# Rohloff DH chain tensioner



## arne_and (Dec 5, 2006)

I have a Rohloff mounted on a full suspension bike (Turner 5spot HL). Today I use the regular Rohloff chain tensioner. The chain on the rear cog has a nasty habit of derailling. Therefore, I am considering the DH version instead. Rohloff claims:

_The Rohloff DH chain tensioner is specially designed for downhill use. In contrast to the regular Rohloff chain tensioner, it has a shorter swing arm that is restricted from moving. This feature ensures that the upper jockey wheel runs very close to the sprocket. This forced guide guarantees a positive run of the chain onto the sprocket even under extreme riding conditions._

which sounds good.

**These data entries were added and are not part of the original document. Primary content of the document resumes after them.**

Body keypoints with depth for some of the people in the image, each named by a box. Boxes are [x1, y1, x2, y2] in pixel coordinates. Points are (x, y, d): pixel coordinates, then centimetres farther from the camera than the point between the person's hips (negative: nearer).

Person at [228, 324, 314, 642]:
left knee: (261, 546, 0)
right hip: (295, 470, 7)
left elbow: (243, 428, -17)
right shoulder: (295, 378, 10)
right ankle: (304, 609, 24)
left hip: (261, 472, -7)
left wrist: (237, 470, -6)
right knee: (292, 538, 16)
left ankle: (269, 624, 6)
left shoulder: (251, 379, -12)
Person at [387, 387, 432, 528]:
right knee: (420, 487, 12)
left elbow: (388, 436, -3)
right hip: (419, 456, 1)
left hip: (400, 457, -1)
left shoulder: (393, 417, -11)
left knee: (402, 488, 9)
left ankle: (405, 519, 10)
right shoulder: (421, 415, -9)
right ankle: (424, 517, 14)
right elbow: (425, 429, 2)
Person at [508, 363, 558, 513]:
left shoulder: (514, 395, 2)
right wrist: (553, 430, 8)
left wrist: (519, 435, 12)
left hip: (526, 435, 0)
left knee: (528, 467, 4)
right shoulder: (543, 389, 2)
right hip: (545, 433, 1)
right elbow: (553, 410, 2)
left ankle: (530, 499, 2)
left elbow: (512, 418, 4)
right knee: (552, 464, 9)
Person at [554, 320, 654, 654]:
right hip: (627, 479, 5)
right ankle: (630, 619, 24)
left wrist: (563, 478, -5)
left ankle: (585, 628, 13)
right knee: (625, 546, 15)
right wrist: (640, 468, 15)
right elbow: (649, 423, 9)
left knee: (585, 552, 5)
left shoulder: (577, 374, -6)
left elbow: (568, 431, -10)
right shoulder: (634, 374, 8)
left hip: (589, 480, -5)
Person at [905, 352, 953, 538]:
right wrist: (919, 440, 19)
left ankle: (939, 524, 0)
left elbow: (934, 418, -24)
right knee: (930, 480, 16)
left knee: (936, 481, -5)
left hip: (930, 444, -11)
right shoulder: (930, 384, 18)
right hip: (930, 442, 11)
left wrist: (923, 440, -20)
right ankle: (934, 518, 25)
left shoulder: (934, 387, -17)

Does anyone have experience with both chain tensioners, and know if there is an improvement in the DH version?

Are there any disadvantages with the DH version? It is lighter, and has the same chain tension capacity. I know that " To remove the wheel, the chain tensioner mounting bolt must be loosened" but with the regular version I have to remove it completely, so this would actually be an improvement.


----------



## dmorgs4 (Mar 3, 2008)

arne_and said:


> I have a Rohloff mounted on a full suspension bike (Turner 5spot HL). Today I use the regular Rohloff chain tensioner. The chain on the rear cog has a nasty habit of derailling. Therefore, I am considering the DH version instead. Rohloff claims:
> 
> [Are there any disadvantages with the DH version? It is lighter, and has the same chain tension capacity. I know that " To remove the wheel, the chain tensioner mounting bolt must be loosened" but with the regular version I have to remove it completely, so this would actually be an improvement.

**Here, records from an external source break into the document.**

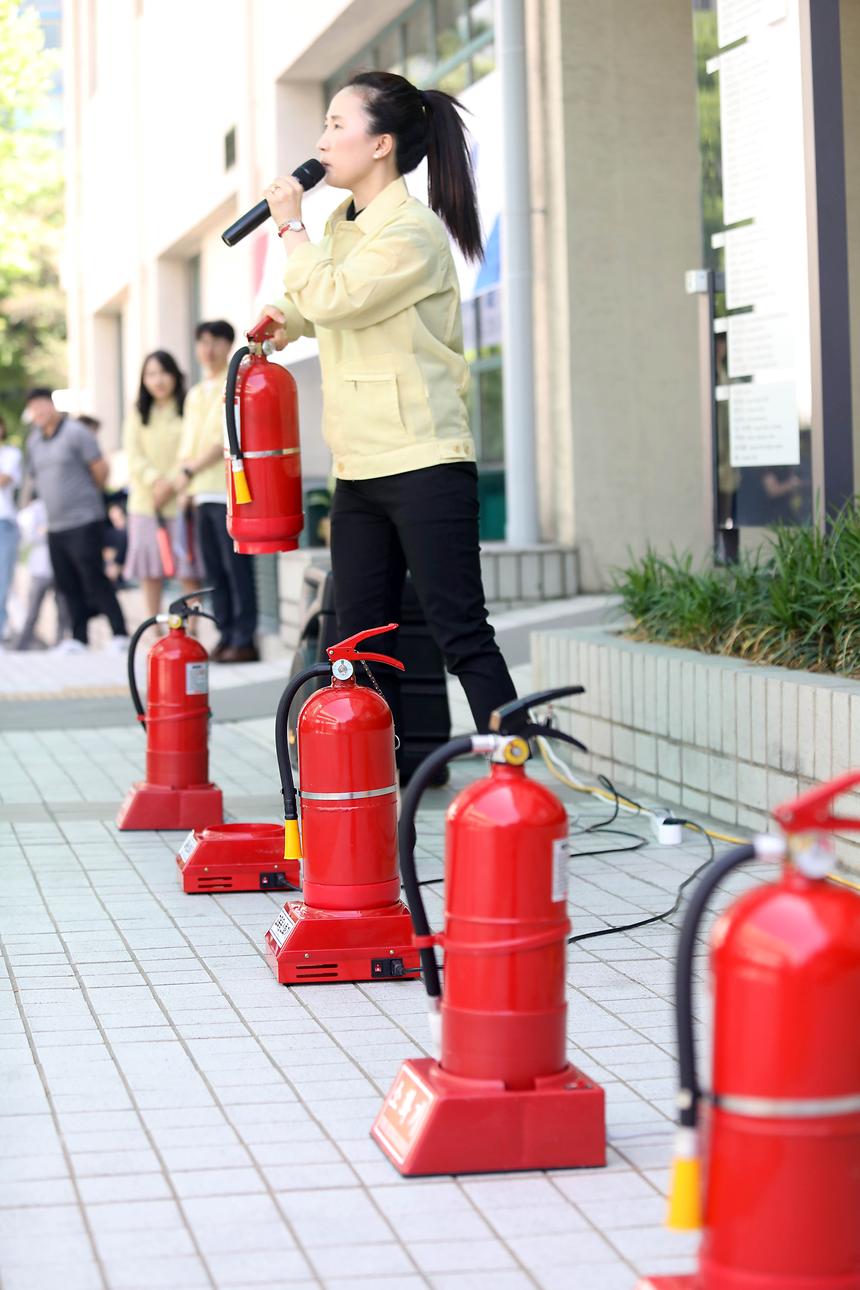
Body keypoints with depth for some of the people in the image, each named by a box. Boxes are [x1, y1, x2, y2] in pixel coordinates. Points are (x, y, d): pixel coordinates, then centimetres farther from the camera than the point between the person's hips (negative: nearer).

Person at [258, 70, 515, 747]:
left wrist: (291, 226, -8)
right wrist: (284, 319, 14)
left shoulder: (414, 231, -11)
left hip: (423, 463, -9)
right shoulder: (341, 225, 16)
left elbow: (333, 298, -20)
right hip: (360, 466, 9)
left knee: (462, 634, -9)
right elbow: (313, 309, 33)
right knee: (361, 642, 9)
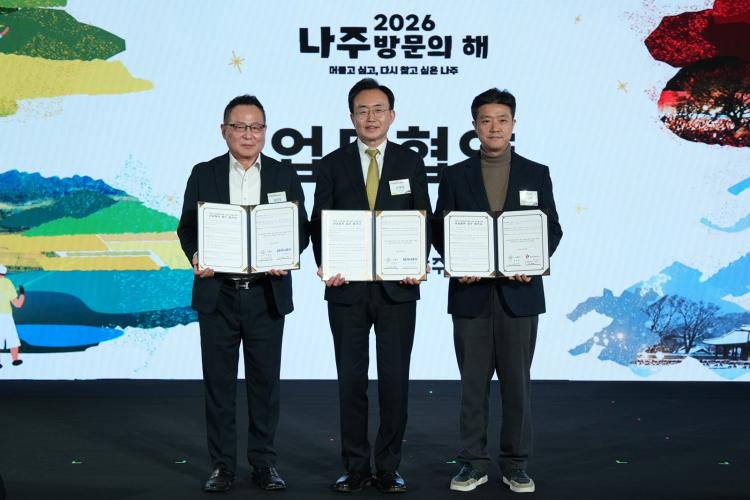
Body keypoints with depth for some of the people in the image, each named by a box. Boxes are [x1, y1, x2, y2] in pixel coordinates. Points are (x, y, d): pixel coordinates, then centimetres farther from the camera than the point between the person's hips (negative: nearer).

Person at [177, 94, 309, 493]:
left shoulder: (285, 176, 6)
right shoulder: (203, 174, 5)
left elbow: (300, 229, 4)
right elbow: (187, 226, 3)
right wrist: (195, 257, -17)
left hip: (267, 295, 0)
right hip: (217, 295, 0)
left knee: (265, 382, 7)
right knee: (218, 382, 5)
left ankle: (264, 463, 18)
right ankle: (222, 465, 15)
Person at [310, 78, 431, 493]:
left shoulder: (411, 163, 6)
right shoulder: (332, 165, 5)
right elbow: (319, 222, 4)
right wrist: (325, 265, -11)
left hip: (398, 287, 0)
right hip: (347, 287, 0)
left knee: (394, 379, 3)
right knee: (351, 379, 6)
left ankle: (389, 467, 15)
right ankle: (355, 467, 16)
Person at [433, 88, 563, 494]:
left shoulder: (536, 174, 7)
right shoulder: (455, 176, 6)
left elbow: (552, 229, 5)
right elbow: (440, 231, 5)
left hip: (519, 291, 0)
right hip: (471, 292, 0)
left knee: (517, 381, 5)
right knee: (473, 382, 5)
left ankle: (515, 464, 15)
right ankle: (473, 462, 14)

The DH tensioner is the way to go, the spring is considerable stronger and the whole cage seems much stiffer. You do need to loosen the mounting bolt to remove the rear wheel, but it's not much of a drama. 
I had similar problems with derailing chains, but the DH tensioner fixed the issue and I made sure when mounting it that I gave the sprocket as much chain wrap as possible.


----------



## arne_and (Dec 5, 2006)

Thanks for the input. The DH tensioner is on its way from Germany, hopefully it will work for me as well. I ordered the DH Chain Guide as well, it's only 40g.


----------



## swift (Apr 3, 2007)

arne_and said:


> Thanks for the input. The DH tensioner is on its way from Germany, hopefully it will work for me as well. I ordered the DH Chain Guide as well, it's only 40g.


I think the chain guide will be a nice improvement for you. :thumbsup: 
I run the XC tensioner and used to drop chains once in a while before adding the chainguide. Since adding it, dropping the chain is *almost* a non-issue for me anymore.

(*every once in a great while, the chain will still jump the cog to the outside and stick itself between the cog and dropout but it's very seldom and easy to fix.)


----------